Given China is their primary customer, the IMF pointed out that the trade war has extended its grasp to several countries. The managing director also stated that the services and consumption sector is on the cusp of suffering the consequences of this trade dispute.

This is precisely what IMF has been delivering warnings about for several months now. It also highlighted that losses could exceed 0.8% of GDP worldwide, which is similar to what Switzerland generates. “Our goal should be to solve these fractures: our world is intertwined, so our responses must be coordinated,” she said.

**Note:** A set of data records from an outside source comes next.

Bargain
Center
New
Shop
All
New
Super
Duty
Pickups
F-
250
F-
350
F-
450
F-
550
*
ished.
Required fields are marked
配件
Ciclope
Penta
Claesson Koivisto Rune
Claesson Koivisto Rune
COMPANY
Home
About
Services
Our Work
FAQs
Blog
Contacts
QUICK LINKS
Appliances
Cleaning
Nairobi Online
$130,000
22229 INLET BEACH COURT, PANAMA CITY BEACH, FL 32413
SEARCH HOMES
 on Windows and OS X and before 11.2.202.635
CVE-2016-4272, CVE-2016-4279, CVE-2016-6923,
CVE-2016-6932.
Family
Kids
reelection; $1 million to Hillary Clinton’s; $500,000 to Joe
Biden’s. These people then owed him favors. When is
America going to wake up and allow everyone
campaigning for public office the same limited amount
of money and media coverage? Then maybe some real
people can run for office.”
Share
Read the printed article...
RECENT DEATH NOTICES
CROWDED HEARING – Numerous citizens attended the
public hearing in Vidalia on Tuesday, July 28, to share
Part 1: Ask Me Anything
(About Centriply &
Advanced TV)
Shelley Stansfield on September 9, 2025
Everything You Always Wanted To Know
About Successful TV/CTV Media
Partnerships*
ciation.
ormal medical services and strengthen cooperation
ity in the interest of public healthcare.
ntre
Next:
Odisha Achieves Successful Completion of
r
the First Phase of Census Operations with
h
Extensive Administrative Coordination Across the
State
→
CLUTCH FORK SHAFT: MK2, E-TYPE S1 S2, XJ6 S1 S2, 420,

IMF and global economy main

Brexit and the global economy

Another critical issue that Georgieva spoke of is “Brexit”. This is due to the uncertainty created by the idea of the EU-Britain divorce being resolved with a ‘no deal’. On top of this, she is pessimistic about the growth rate of the global economy. She anticipates that in 2019, only 10% of the global economy will experience regular growth. She warned, “The global economy is now in a synchronized slowdown”.

What the IMF has concluded is that the dependencies between economies worldwide is counterproductive. This is due to the domino effect that arises around the consequences of trade uncertainty. In fact, the IMF pointed out that these changes in global dynamics could last an entire generation. This would come as a result of not taking concrete measures that can mitigate the splinters.

Another worrying aspect has been the poor performance of the power countries, with the exception of the United States. Some of these have been Germany, Australia, and China. This will undoubtedly continue to trigger the risk-off sentiment around traders.